In a letter of congratulations that I send to applicants who have recently signed a letter for an offer of employment, I tell them that the purpose of my letter is to help them prepare emotionally as well as understand what to expect in terms of a counter-offer.

A company prefers to lose people based on the company’s timing.  This concept is easy enough to understand if you follow sports.  Some of the more mediocre players are very valuable in the middle of the season.  They are trained and they know the playbook.  When the season ends, the mediocre players with no contracts for future work see their value drop to zero.

A counter-offer is simply a negotiation process.  The employer tries to convince an employee to stay with anything from an increase in pay or responsibility or convenience or nothing but praise.  The employee can engage in the negotiation or just sit there and listen with a deaf ear.

One of the toughest people I have ever known served as an Army ranger in Vietnam.  He and I worked at the same company for over three years.  He was a father of four and felt that he needed to make more money.  He sought and landed a job that gave him a pay increase.

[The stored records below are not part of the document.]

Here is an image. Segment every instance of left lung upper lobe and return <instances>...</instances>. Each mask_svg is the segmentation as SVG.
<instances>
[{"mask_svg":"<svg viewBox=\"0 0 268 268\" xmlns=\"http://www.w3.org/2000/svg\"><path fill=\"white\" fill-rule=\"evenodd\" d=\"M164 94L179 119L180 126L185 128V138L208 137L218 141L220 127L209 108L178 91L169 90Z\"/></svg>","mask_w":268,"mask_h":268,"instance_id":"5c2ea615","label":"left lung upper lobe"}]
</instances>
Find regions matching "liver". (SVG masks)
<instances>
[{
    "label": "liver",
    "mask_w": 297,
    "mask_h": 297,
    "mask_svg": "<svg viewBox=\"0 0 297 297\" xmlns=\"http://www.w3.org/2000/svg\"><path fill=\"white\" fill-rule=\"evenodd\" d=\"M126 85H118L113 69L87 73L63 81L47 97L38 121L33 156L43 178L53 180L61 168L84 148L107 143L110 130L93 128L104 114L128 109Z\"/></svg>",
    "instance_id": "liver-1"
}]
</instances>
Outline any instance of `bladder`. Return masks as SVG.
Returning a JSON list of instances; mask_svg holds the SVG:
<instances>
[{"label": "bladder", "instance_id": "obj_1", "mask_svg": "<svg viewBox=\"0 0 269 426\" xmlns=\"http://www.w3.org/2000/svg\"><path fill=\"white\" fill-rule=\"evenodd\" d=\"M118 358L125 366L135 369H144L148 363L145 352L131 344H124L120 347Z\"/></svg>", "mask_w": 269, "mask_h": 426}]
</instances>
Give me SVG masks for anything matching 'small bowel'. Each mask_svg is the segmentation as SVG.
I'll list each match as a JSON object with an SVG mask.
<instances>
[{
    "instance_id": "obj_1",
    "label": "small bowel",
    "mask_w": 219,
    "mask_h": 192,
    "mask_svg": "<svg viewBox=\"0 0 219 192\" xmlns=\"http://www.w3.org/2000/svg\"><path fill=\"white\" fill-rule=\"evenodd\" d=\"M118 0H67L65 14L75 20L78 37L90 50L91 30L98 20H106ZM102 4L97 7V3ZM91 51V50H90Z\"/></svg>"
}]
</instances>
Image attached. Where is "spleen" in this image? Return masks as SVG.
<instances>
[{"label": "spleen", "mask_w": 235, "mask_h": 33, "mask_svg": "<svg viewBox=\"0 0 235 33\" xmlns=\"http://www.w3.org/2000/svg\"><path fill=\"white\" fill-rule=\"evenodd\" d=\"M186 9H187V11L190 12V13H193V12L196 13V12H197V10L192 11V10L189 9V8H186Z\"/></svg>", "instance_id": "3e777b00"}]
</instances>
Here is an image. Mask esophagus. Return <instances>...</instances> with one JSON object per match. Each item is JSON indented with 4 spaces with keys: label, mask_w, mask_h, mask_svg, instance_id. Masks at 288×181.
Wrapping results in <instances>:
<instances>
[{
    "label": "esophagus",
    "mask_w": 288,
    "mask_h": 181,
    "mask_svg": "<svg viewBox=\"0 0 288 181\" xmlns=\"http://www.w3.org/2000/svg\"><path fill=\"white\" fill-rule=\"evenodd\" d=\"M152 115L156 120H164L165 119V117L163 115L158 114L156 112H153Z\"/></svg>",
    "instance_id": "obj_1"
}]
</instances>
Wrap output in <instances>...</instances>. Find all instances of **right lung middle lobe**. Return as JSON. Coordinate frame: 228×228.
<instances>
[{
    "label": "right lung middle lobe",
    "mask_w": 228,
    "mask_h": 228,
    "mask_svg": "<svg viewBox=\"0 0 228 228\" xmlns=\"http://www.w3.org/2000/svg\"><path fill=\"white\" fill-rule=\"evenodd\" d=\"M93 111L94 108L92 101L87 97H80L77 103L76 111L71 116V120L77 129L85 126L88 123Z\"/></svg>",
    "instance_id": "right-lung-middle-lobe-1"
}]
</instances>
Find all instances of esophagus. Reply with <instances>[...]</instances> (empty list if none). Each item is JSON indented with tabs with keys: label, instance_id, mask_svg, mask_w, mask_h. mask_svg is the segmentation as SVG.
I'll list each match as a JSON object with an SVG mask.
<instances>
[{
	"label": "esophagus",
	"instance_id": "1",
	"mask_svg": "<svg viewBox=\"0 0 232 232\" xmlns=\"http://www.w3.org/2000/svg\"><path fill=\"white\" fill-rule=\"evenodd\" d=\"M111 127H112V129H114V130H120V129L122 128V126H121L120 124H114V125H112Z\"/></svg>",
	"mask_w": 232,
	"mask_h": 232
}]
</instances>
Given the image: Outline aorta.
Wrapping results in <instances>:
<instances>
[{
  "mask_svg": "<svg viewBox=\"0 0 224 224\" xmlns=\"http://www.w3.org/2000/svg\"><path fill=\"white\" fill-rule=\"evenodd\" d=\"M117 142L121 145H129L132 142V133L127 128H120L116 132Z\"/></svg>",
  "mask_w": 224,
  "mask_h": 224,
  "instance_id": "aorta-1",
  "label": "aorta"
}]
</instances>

When he resigned, he went through a counter-offer process with some people who were skillful sales people and could be skillfully intimidating.  The former ranger felt that the people who were making the counter-offer had betrayed him earlier in his career at the same company.  He sat with the people making the counter-offer for over an hour.  He politely listened to what the management team had to say and asked questions for more details.  He dragged out the process like a prizefighter drawing out a fight just to punish another boxer.  Finally, one of the managers making the counter-offer said, “So you have decided to stay with our company?”

This Army ranger stood up and said, “Yes, I have, but I need to make more money for the sake of my family.  He took out a pen, pulled a piece of paper from across the desk of the manager directly in front of him, and wrote down a number.  Then he turned the paper for the manager to see and pushed it back across the desk.  The number was twice his current salary.  He looked at each of the two people he viewed as Judases and then said, “Call me when you can move my salary to match that number.”  He then walked out.  No one called him.

As it turns out, this post has taken a different direction from the one that brought down my website.  I was certainly not going to copy and paste it from the same deadly document I have used before.  Since I noticed that the post was already out there on the Internet before I had finished it, I felt compelled to complete rewriting the post tonight.

However, tonight I could not focus on the strangeness of horses and computers relative to people.  This post discusses different life experiences from those in the deadly post.  Yet I plan to tell those other stories, soon I hope.  The experiences in that story were experiences that today are valuable to me.  On this night, I am just wondering about that Army ranger, who must be nearing retirement now.  I liked the guy.  He was a friend, but other people were put off by the guy, and put off when I tell how he handled that counter-offer.  They see him as arrogant.  I don’t know.  Maybe he was arrogant.  To me, he was a war survivor, a tough person in business, a friend, and a person who was not bewildered in the flow of life changes.